I know I have dozens of tasks like that but I can’t seem to think of them when I’m wondering what to do with AI!
gnu parallel + pdfgrepper saved my ass too many times
My use case cannot be solved by just grepping for the keywords because it does return false positives. You do need some intelligence (human or AI) to figure out if its the right page or not to add the bookmark.
> I can’t think of a single job that modern AI could easily replace.
It could replace many workers, perhaps sacrificing quality, but that's considered quite acceptable by those making these decisions because of the huge labor cost savings.
It also could raise the quality of work product for those working at a senior level by allowing them to rapidly iterate on ideas and prototypes. This could lower the need for as many junior workers.
The jobs aren't being taken by AI. The capital that used to fund those positions is instead being diverted into AI initiatives.
This is what HasanAbi mentioned the other day. Betting on AI to do a job (especially if it fails to replace it) is a double economic whammy.

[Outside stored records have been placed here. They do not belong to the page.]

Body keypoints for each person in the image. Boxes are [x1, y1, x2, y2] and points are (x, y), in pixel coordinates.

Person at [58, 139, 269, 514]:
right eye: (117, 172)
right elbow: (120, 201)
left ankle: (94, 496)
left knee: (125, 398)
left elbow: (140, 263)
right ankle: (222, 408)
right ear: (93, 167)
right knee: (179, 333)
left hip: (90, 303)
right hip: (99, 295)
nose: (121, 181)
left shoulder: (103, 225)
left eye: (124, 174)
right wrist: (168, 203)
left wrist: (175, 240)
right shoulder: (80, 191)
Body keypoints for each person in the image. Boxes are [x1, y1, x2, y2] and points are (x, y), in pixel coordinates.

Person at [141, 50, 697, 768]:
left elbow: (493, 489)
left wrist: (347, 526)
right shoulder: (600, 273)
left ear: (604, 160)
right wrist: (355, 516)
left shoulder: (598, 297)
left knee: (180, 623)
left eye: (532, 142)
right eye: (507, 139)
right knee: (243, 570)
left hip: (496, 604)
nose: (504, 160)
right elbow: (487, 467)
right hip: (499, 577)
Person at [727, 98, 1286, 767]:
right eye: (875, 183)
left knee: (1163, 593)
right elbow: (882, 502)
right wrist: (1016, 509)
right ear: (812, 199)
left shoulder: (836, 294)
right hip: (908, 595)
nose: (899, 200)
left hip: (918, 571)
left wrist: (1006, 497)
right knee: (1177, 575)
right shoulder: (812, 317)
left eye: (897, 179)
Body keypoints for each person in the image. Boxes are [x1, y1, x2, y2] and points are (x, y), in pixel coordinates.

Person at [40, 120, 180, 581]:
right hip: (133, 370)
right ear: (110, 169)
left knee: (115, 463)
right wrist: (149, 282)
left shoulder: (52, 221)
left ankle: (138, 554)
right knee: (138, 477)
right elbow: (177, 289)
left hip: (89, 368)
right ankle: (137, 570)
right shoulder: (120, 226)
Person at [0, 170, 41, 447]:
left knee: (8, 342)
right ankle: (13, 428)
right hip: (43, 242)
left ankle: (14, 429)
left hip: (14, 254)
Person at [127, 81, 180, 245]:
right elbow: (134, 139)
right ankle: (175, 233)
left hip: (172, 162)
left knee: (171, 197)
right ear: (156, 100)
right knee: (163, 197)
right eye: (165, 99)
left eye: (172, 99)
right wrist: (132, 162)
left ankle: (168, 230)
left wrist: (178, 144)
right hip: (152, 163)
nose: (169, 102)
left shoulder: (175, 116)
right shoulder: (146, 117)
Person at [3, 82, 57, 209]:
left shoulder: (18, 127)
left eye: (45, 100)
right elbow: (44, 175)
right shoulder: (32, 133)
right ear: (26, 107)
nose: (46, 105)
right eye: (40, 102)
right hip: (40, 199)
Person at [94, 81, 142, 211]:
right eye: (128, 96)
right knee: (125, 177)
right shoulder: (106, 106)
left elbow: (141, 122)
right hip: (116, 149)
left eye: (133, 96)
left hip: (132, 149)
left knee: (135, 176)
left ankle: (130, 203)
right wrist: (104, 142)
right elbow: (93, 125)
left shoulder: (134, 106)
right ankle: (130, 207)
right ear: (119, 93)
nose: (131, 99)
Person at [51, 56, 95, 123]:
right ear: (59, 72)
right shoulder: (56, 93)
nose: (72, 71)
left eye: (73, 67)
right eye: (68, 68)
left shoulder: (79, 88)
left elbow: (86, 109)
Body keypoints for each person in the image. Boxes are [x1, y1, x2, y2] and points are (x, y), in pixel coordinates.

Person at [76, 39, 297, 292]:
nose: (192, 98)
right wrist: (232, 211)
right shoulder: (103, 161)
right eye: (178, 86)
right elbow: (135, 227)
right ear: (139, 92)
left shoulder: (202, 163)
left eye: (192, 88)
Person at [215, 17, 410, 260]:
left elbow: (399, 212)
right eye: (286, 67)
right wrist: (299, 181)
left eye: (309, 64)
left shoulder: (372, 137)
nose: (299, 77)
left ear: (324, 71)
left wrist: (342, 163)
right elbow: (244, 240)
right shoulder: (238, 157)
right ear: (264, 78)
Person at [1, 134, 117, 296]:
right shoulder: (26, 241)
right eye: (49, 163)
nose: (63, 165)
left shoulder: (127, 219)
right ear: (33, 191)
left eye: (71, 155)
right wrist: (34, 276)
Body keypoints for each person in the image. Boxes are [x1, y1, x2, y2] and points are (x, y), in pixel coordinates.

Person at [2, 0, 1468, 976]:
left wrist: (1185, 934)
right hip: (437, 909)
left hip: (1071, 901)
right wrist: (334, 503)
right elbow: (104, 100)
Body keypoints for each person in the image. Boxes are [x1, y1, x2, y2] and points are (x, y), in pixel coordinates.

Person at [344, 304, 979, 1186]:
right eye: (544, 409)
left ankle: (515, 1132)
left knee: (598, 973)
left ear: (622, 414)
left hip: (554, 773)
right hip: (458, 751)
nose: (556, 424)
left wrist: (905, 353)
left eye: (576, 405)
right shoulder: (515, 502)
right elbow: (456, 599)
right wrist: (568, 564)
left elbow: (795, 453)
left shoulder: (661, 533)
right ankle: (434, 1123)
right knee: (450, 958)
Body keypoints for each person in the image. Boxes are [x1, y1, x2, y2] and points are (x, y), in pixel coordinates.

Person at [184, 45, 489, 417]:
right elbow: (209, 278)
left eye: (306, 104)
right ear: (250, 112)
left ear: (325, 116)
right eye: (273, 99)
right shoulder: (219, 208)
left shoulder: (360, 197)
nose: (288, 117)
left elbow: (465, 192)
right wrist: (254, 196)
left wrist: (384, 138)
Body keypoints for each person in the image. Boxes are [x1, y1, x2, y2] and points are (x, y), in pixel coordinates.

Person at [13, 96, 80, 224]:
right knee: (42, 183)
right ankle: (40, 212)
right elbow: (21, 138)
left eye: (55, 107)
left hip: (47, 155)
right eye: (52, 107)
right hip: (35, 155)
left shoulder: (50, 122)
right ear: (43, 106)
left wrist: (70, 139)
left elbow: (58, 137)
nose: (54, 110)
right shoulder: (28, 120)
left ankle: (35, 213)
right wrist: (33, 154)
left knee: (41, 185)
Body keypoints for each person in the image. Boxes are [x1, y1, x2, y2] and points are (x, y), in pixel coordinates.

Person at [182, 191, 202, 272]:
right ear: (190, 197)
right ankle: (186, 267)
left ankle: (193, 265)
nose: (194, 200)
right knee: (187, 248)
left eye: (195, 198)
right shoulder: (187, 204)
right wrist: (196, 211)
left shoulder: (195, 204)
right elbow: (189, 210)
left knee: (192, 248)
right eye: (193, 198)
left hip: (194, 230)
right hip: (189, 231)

You get rid of original people who did the job, and then you don't have funding for other things (also includes people) because you need to recover the AI costs.
Collective delusion about AI (or similar craze) can be large enough to actually tank the economy.
I agree its a popular excuse, however unlike the blockchain craze there’s legitimate use cases of productivity improvements with AI.
And if you can (in some cases) substantially increase productivity, then logically you can reduce team size and be as productive with less.
With the right prompting, you can cut a copywriting team in half easily.
My business has one copywriter/strategist, who I’ve automated the writing part by collecting transcripts and brand guidelines from client meetings. Now she can focus on much higher quality edits, work with other parts of the strategy pipeline, and ultimately more clients than before.
I can easily imagine a corp with 100 junior copywriters quickly reducing headcount
The problem is people (not sure if it's coping) present an argument that either it can perfectly replace someone 100% or it's an useless fad.
Even increasing the average productivity by 10-20% is huge and in some areas (like copywriting as you've mentioned) the gains are much bigger than that. Of course there's also the argument of the infinite demand (i.e. demand will always overshadow any gains in supply caused by AI) but evidence is never provided.
Have you taken a Waymo yet?
no
> AI is the popular cover excuse for layoffs.
That I agree with. The problem with the assertion that AI took all these jobs is that the normalised point from which they took for assessing job losses is right at the peak of epic programmer hiring.
> I can’t think of a single job that modern AI could easily replace.
That I am less sure of.
There are tons of internship-like positions where the employer just wants someone to prepare powerpoints and stuff of that nature, that they then edit because the intern doesn’t do a very good job at powerpoint.
Poor quality translations is one that actually are impacted. Maybe some graphical artists.